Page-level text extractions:
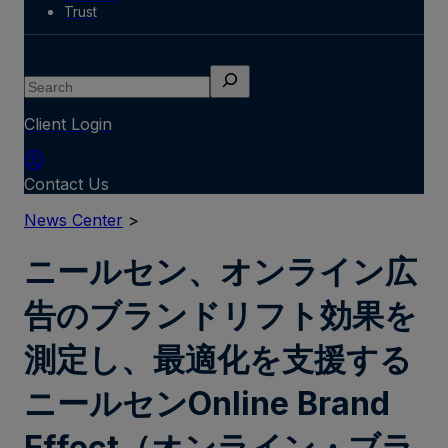
Trust
Search
Client Login
Contact Us
News Center
>
ニールセン、オンライン広
告のブランドリフト効果を
測定し、最適化を支援する
ニールセンOnline Brand
Effect（オンライン・ブラ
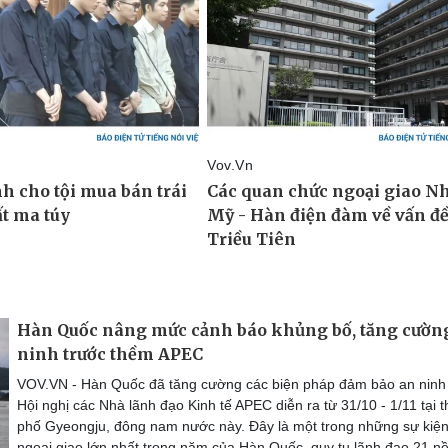
Hàn Quốc nâng mức cảnh báo khủng bố, tăng cườn
ninh trước thềm APEC
VOV.VN - Hàn Quốc đã tăng cường các biện pháp đảm bảo an ninh
Hội nghị các Nhà lãnh đạo Kinh tế APEC diễn ra từ 31/10 - 1/11 tại 
phố Gyeongju, đông nam nước này. Đây là một trong những sự kiệ
ngoại giao lớn nhất trong năm của Hàn Quốc, quy tụ lãnh đạo 21 n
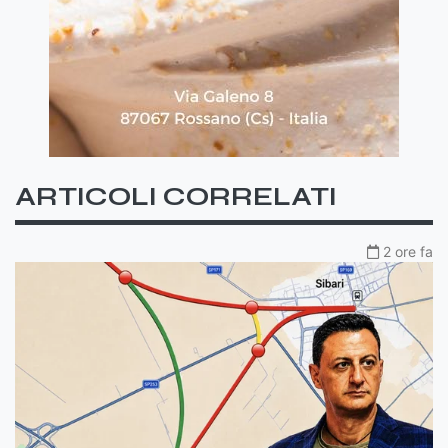
ARTICOLI CORRELATI
2 ore fa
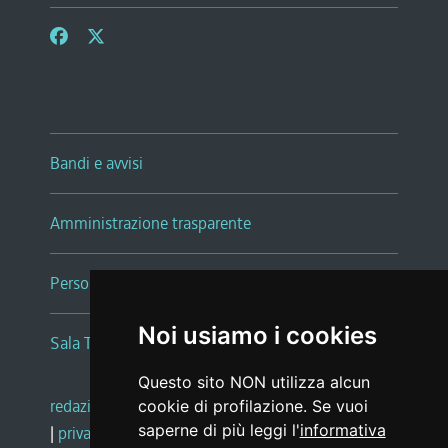
Bandi e avvisi
Amministrazione trasparente
Persone e Uffici
Noi usiamo i cookies
Sala Tiziano Tessitori
Questo sito NON utilizza alcun
redazione web
|
note legali
|
glossario
cookie di profilazione. Se vuoi
saperne di più leggi l'
informativa
|
privacy
|
social media policy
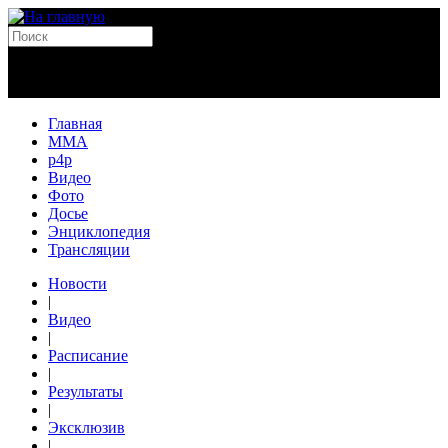
Главная
MMA
p4p
Видео
Фото
Досье
Энциклопедия
Трансляции
Новости
|
Видео
|
Расписание
|
Результаты
|
Эксклюзив
|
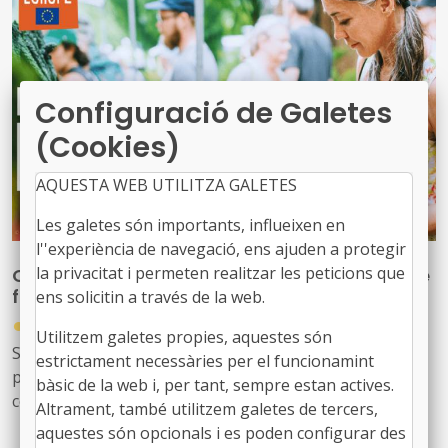
Configuració de Galetes
(Cookies)
AQUESTA WEB UTILITZA GALETES
Les galetes són importants, influeixen en
l''experiència de navegació, ens ajuden a protegir
la privacitat i permeten realitzar les peticions que
Orientacions pràctiques per a sol·licitants de
finançament en promoció agroalimentària
ens solicitin a través de la web.
●
10/03/2026
Utilitzem galetes propies, aquestes són
S’ha publicat una nota informativa amb orientacions
estrictament necessàries per el funcionamint
pràctiques per les entitats interessades a preparar
bàsic de la web i, per tant, sempre estan actives.
correctament les seves candidatures en el marc de la
Altrament, també utilitzem galetes de tercers,
convocatòria 2026 de promoció de productes
aquestes són opcionals i es poden configurar des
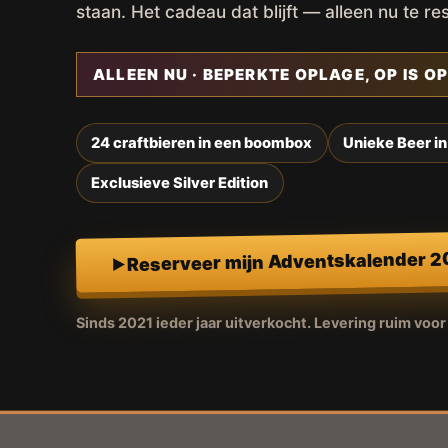
staan. Het cadeau dat blijft — alleen nu te re
ALLEEN NU · BEPERKTE OPLAGE, OP IS OP
24 craftbieren in een boombox
Unieke Beer in
Exclusieve Silver Edition
Reserveer mijn Adventskalender 
Sinds 2021 ieder jaar uitverkocht. Levering ruim voo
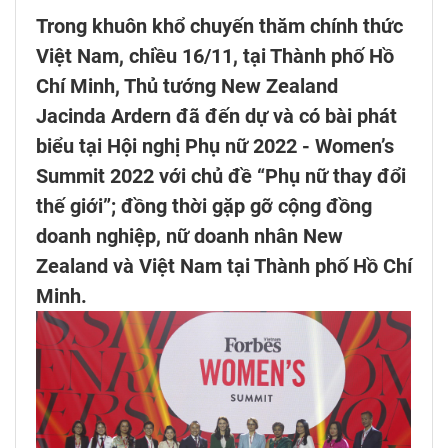
Trong khuôn khổ chuyến thăm chính thức
Việt Nam, chiều 16/11, tại Thành phố Hồ
Chí Minh, Thủ tướng New Zealand
Jacinda Ardern đã đến dự và có bài phát
biểu tại Hội nghị Phụ nữ 2022 - Women’s
Summit 2022 với chủ đề “Phụ nữ thay đổi
thế giới”; đồng thời gặp gỡ cộng đồng
doanh nghiệp, nữ doanh nhân New
Zealand và Việt Nam tại Thành phố Hồ Chí
Minh.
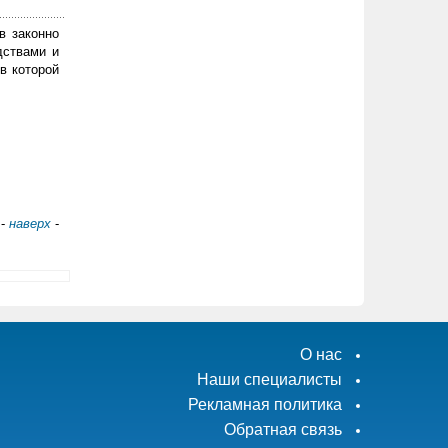
в законно
дствами и
в которой
-
наверх
-
О нас
Наши специалисты
Рекламная политика
Обратная связь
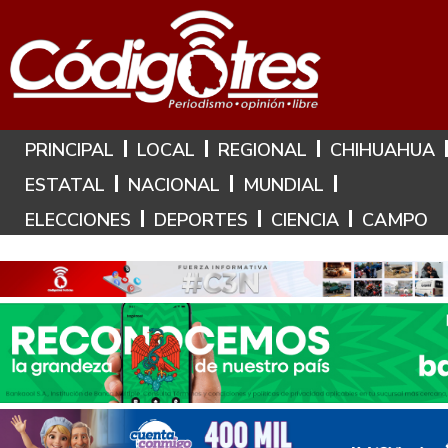
Hoy es: 10 de Agosto de 2026
PRINCIPAL
LOCAL
REGIONAL
CHIHUAHUA
ESTATAL
NACIONAL
MUNDIAL
ELECCIONES
DEPORTES
CIENCIA
CAMPO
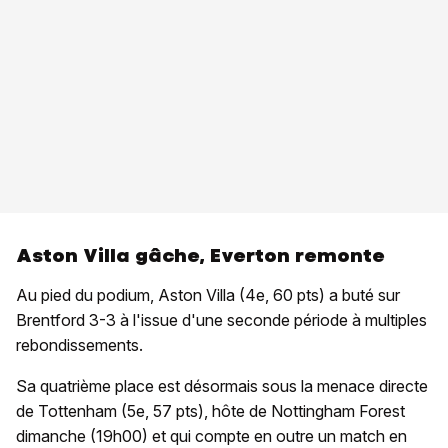
Aston Villa gâche, Everton remonte
Au pied du podium, Aston Villa (4e, 60 pts) a buté sur
Brentford 3-3 à l'issue d'une seconde période à multiples
rebondissements.
Sa quatrième place est désormais sous la menace directe
de Tottenham (5e, 57 pts), hôte de Nottingham Forest
dimanche (19h00) et qui compte en outre un match en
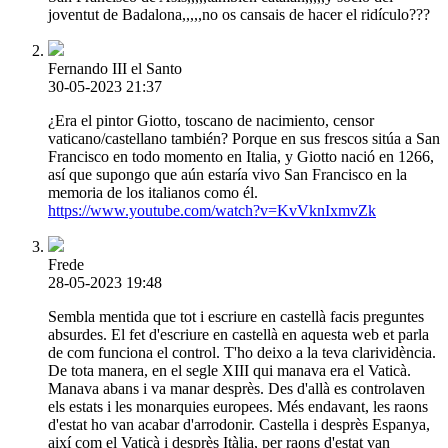
joventut de Badalona,,,,,no os cansais de hacer el ridículo???
Fernando III el Santo
30-05-2023 21:37
¿Era el pintor Giotto, toscano de nacimiento, censor
vaticano/castellano también? Porque en sus frescos sitúa a San
Francisco en todo momento en Italia, y Giotto nació en 1266,
así que supongo que aún estaría vivo San Francisco en la
memoria de los italianos como él.
https://www.youtube.com/watch?v=KvVknIxmvZk
Frede
28-05-2023 19:48
Sembla mentida que tot i escriure en castellà facis preguntes
absurdes. El fet d'escriure en castellà en aquesta web et parla
de com funciona el control. T'ho deixo a la teva clarividència.
De tota manera, en el segle XIII qui manava era el Vaticà.
Manava abans i va manar desprès. Des d'allà es controlaven
els estats i les monarquies europees. Més endavant, les raons
d'estat ho van acabar d'arrodonir. Castella i desprès Espanya,
així com el Vaticà i desprès Itàlia, per raons d'estat van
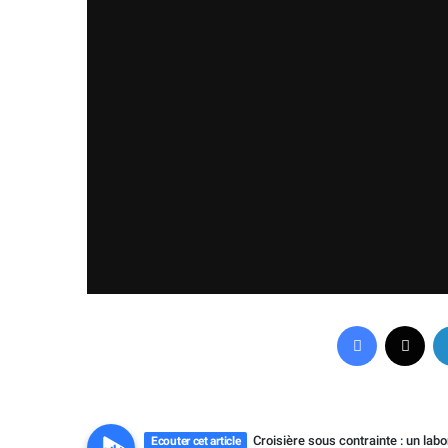
Facebook
X
Croisière sous contrainte : un labo
Ecouter cet article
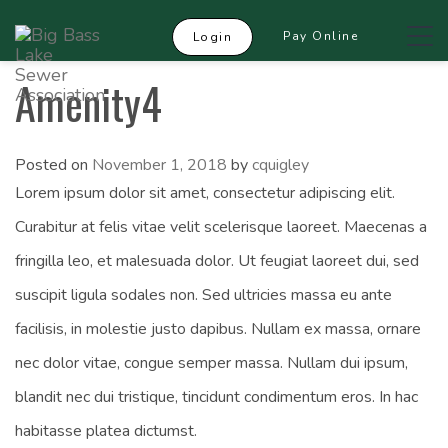
Tog
Pay Online
Login
navi
Amenity4
Posted on
November 1, 2018
by
cquigley
Lorem ipsum dolor sit amet, consectetur adipiscing elit.
Curabitur at felis vitae velit scelerisque laoreet. Maecenas a
fringilla leo, et malesuada dolor. Ut feugiat laoreet dui, sed
suscipit ligula sodales non. Sed ultricies massa eu ante
facilisis, in molestie justo dapibus. Nullam ex massa, ornare
nec dolor vitae, congue semper massa. Nullam dui ipsum,
blandit nec dui tristique, tincidunt condimentum eros. In hac
habitasse platea dictumst.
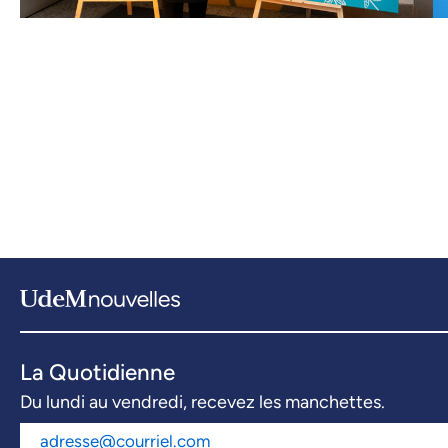
La Quotidienne
Du lundi au vendredi, recevez les manchettes.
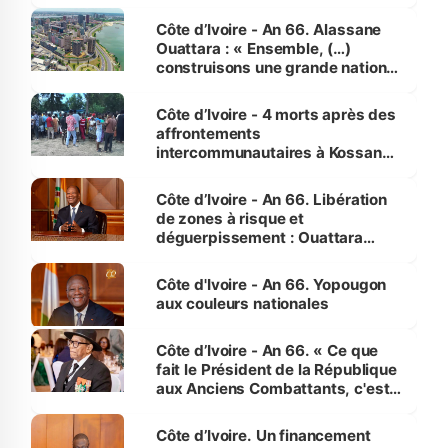
faveur des femmes et des
enfants
Côte d’Ivoire - An 66. Alassane
Ouattara : « Ensemble, (…)
construisons une grande nation
pour nous-mêmes et pour les
générations futures »
Côte d’Ivoire - 4 morts après des
affrontements
intercommunautaires à Kossandji
(Alepé) - Notre correspondant au
milieu des sinistrés
Côte d’Ivoire - An 66. Libération
de zones à risque et
déguerpissement : Ouattara
assure du « strict respect de
l'Etat de droit pour préserver les
Côte d'Ivoire - An 66. Yopougon
vies humaines »
aux couleurs nationales
Côte d’Ivoire - An 66. « Ce que
fait le Président de la République
aux Anciens Combattants, c'est
inédit » (Cne Yassoungo Koné ®)
Côte d’Ivoire. Un financement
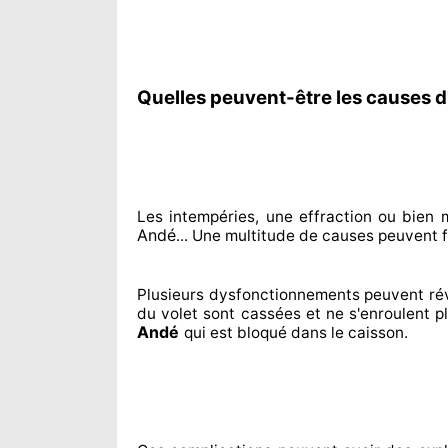
Quelles peuvent-être les causes d
Les intempéries, une effraction ou bie
Andé
... Une multitude de
causes peuvent fr
Plusieurs dysfonctionnements peuvent ré
du volet sont cassées
et ne s'enroulent p
Andé
qui est bloqué
dans le caisson.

▸ Task to complete: Reproduce the text read from every page in the listing, line for line and without changes. Leave the pictures out of your answer.

▸ Answer box:
Trust
Search
Client Login
Contact Us
News Center
>
ニールセン、オンライン広
告のブランドリフト効果を
測定し、最適化を支援する
ニールセンOnline Brand
Effect（オンライン・ブラ
Hàn Quốc nâng mức cảnh báo khủng bố, tăng cườn
ninh trước thềm APEC
VOV.VN - Hàn Quốc đã tăng cường các biện pháp đảm bảo an ninh
Hội nghị các Nhà lãnh đạo Kinh tế APEC diễn ra từ 31/10 - 1/11 tại 
phố Gyeongju, đông nam nước này. Đây là một trong những sự kiệ
ngoại giao lớn nhất trong năm của Hàn Quốc, quy tụ lãnh đạo 21 n
ARTICOLI CORRELATI
2 ore fa
Bandi e avvisi
Amministrazione trasparente
Persone e Uffici
Noi usiamo i cookies
Sala Tiziano Tessitori
Questo sito NON utilizza alcun
redazione web
|
note legali
|
glossario
cookie di profilazione. Se vuoi
saperne di più leggi l'
informativa
|
privacy
|
social media policy
Главная
MMA
p4p
Видео
Фото
Досье
Энциклопедия
Трансляции
Новости
|
Видео
|
Расписание
|
Результаты
|
Эксклюзив
|
Configuració de Galetes
(Cookies)
AQUESTA WEB UTILITZA GALETES
Les galetes són importants, influeixen en
l''experiència de navegació, ens ajuden a protegir
la privacitat i permeten realitzar les peticions que
Orientacions pràctiques per a sol·licitants de
finançament en promoció agroalimentària
ens solicitin a través de la web.
●
10/03/2026
Utilitzem galetes propies, aquestes són
S’ha publicat una nota informativa amb orientacions
estrictament necessàries per el funcionamint
pràctiques per les entitats interessades a preparar
bàsic de la web i, per tant, sempre estan actives.
correctament les seves candidatures en el marc de la
Altrament, també utilitzem galetes de tercers,
convocatòria 2026 de promoció de productes
aquestes són opcionals i es poden configurar des
staan. Het cadeau dat blijft — alleen nu te re
ALLEEN NU · BEPERKTE OPLAGE, OP IS OP
24 craftbieren in een boombox
Unieke Beer in
Exclusieve Silver Edition
Reserveer mijn Adventskalender 
Sinds 2021 ieder jaar uitverkocht. Levering ruim voo
Trong khuôn khổ chuyến thăm chính thức
Việt Nam, chiều 16/11, tại Thành phố Hồ
Chí Minh, Thủ tướng New Zealand
Jacinda Ardern đã đến dự và có bài phát
biểu tại Hội nghị Phụ nữ 2022 - Women’s
Summit 2022 với chủ đề “Phụ nữ thay đổi
thế giới”; đồng thời gặp gỡ cộng đồng
doanh nghiệp, nữ doanh nhân New
Zealand và Việt Nam tại Thành phố Hồ Chí
Minh.
в законно
дствами и
в которой
-
наверх
-
О нас
Наши специалисты
Рекламная политика
Обратная связь
Hoy es: 10 de Agosto de 2026
PRINCIPAL
LOCAL
REGIONAL
CHIHUAHUA
ESTATAL
NACIONAL
MUNDIAL
ELECCIONES
DEPORTES
CIENCIA
CAMPO
Aston Villa gâche, Everton remonte
Au pied du podium, Aston Villa (4e, 60 pts) a buté sur
Brentford 3-3 à l'issue d'une seconde période à multiples
rebondissements.
Sa quatrième place est désormais sous la menace directe
de Tottenham (5e, 57 pts), hôte de Nottingham Forest
dimanche (19h00) et qui compte en outre un match en
joventut de Badalona,,,,,no os cansais de hacer el ridículo???
Fernando III el Santo
30-05-2023 21:37
¿Era el pintor Giotto, toscano de nacimiento, censor
vaticano/castellano también? Porque en sus frescos sitúa a San
Francisco en todo momento en Italia, y Giotto nació en 1266,
así que supongo que aún estaría vivo San Francisco en la
memoria de los italianos como él.
https://www.youtube.com/watch?v=KvVknIxmvZk
Frede
28-05-2023 19:48
Sembla mentida que tot i escriure en castellà facis preguntes
absurdes. El fet d'escriure en castellà en aquesta web et parla
de com funciona el control. T'ho deixo a la teva clarividència.
De tota manera, en el segle XIII qui manava era el Vaticà.
Manava abans i va manar desprès. Des d'allà es controlaven
els estats i les monarquies europees. Més endavant, les raons
d'estat ho van acabar d'arrodonir. Castella i desprès Espanya,
així com el Vaticà i desprès Itàlia, per raons d'estat van
Facebook
X
Croisière sous contrainte : un labo
Ecouter cet article
Tog
Pay Online
Login
navi
Amenity4
Posted on
November 1, 2018
by
cquigley
Lorem ipsum dolor sit amet, consectetur adipiscing elit.
Curabitur at felis vitae velit scelerisque laoreet. Maecenas a
fringilla leo, et malesuada dolor. Ut feugiat laoreet dui, sed
suscipit ligula sodales non. Sed ultricies massa eu ante
facilisis, in molestie justo dapibus. Nullam ex massa, ornare
nec dolor vitae, congue semper massa. Nullam dui ipsum,
blandit nec dui tristique, tincidunt condimentum eros. In hac
habitasse platea dictumst.
La Quotidienne
Du lundi au vendredi, recevez les manchettes.
faveur des femmes et des
enfants
Côte d’Ivoire - An 66. Alassane
Ouattara : « Ensemble, (…)
construisons une grande nation
pour nous-mêmes et pour les
générations futures »
Côte d’Ivoire - 4 morts après des
affrontements
intercommunautaires à Kossandji
(Alepé) - Notre correspondant au
milieu des sinistrés
Côte d’Ivoire - An 66. Libération
de zones à risque et
déguerpissement : Ouattara
assure du « strict respect de
l'Etat de droit pour préserver les
Côte d'Ivoire - An 66. Yopougon
vies humaines »
aux couleurs nationales
Côte d’Ivoire - An 66. « Ce que
fait le Président de la République
aux Anciens Combattants, c'est
inédit » (Cne Yassoungo Koné ®)
Côte d’Ivoire. Un financement
Quelles peuvent-être les causes d
Les intempéries, une effraction ou bie
Andé
... Une multitude de
causes peuvent fr
Plusieurs dysfonctionnements peuvent ré
du volet sont cassées
et ne s'enroulent p
Andé
qui est bloqué
dans le caisson.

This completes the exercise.